Visit MyFWC.com/Duck for more information about waterfowl hunting and management.
Florida is home to resident and migratory populations of mourning and white-winged doves. Good dove hunting opportunities can be found near agricultural lands where birds feed on crops and seed. Doves concentrate on areas where they can find an easy meal, primarily because they have weak feet and cannot scratch through heavy vegetation for seed. They prefer bare ground, or soil that has been disked (turned over) or burned. That way they can land and readily pick up seed. They also seek out sources of water and grit. Successful dove hunts often occur on areas that provide many of these features. There are public hunting opportunities on several FWC-managed dove fields throughout the state.
You may hunt doves over an agricultural field, as long as the crop has been planted as part of regular agricultural practices. However, it’s against the law to scatter agricultural products over an area for the purpose of baiting. For more information, see “Dove Hunting and Baiting in Florida.”

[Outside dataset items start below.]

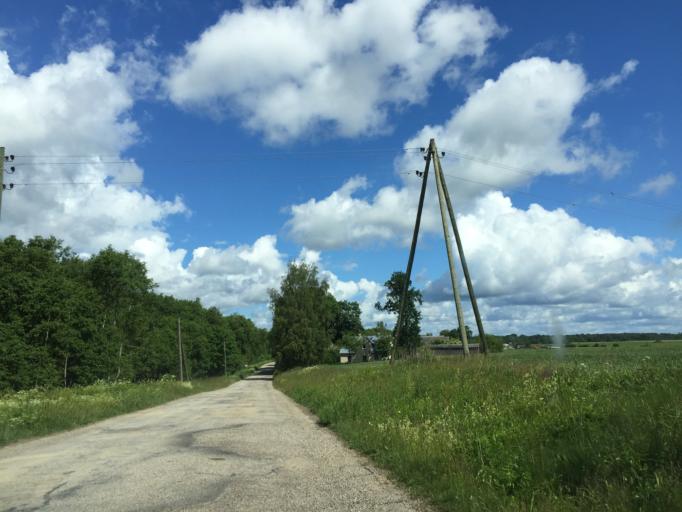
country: LV
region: Lecava
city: Iecava
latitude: 56.6096
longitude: 24.1908
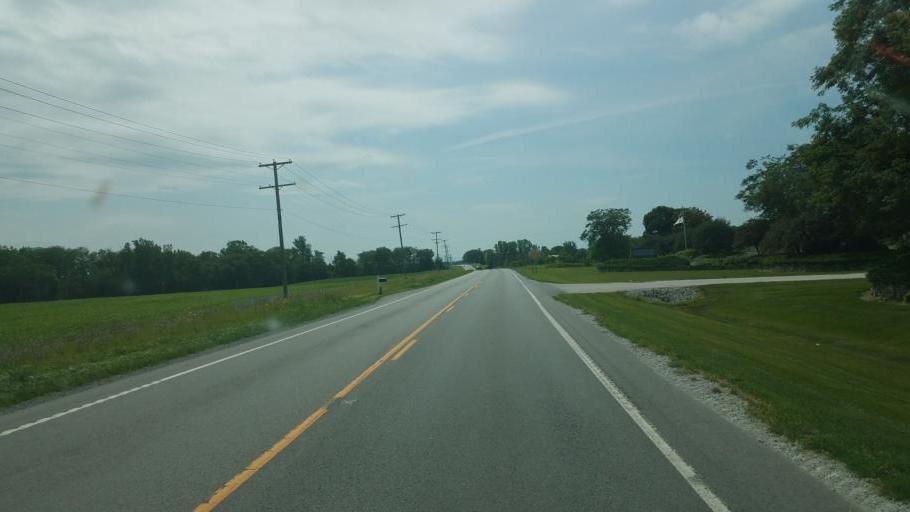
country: US
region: Ohio
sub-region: Wyandot County
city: Upper Sandusky
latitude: 40.8850
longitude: -83.3249
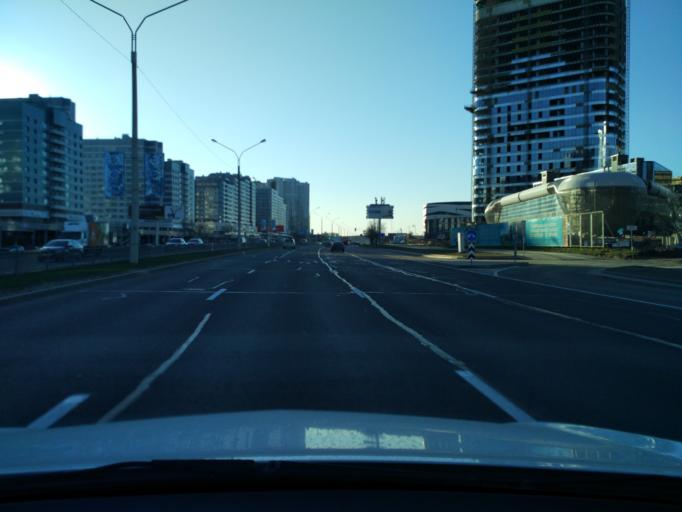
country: BY
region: Minsk
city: Zhdanovichy
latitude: 53.9393
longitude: 27.4727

The only firearm you’re allowed to hunt doves with is a shotgun, and it must be plugged to a three-shell capacity (magazine and chamber combined), but you can’t use one larger than a 10-gauge. Most hunters prefer to use a 12-gauge, although smaller-framed hunters or those that seek more of a challenge may opt for a smaller gauge. Shot sizes normally range from 7½ to No. 9s.
Visit MyFWC.com/Dove for more information about dove hunting.
Bobwhite quail prefer a patchwork of frequently burned upland pine forests with trees spaced far apart. Other habitats include brushy fence rows and fallow (weedy) agricultural fields.
Shotguns using small shot sizes ranging from 7 ½ to No. 9s are typically used for quail hunting. A good bird dog is essential in quail hunting and, for many hunters, watching the dog work and seeing its enjoyment is the most rewarding part. Quail hunting is a great way to hunt with family or friends in a social setting.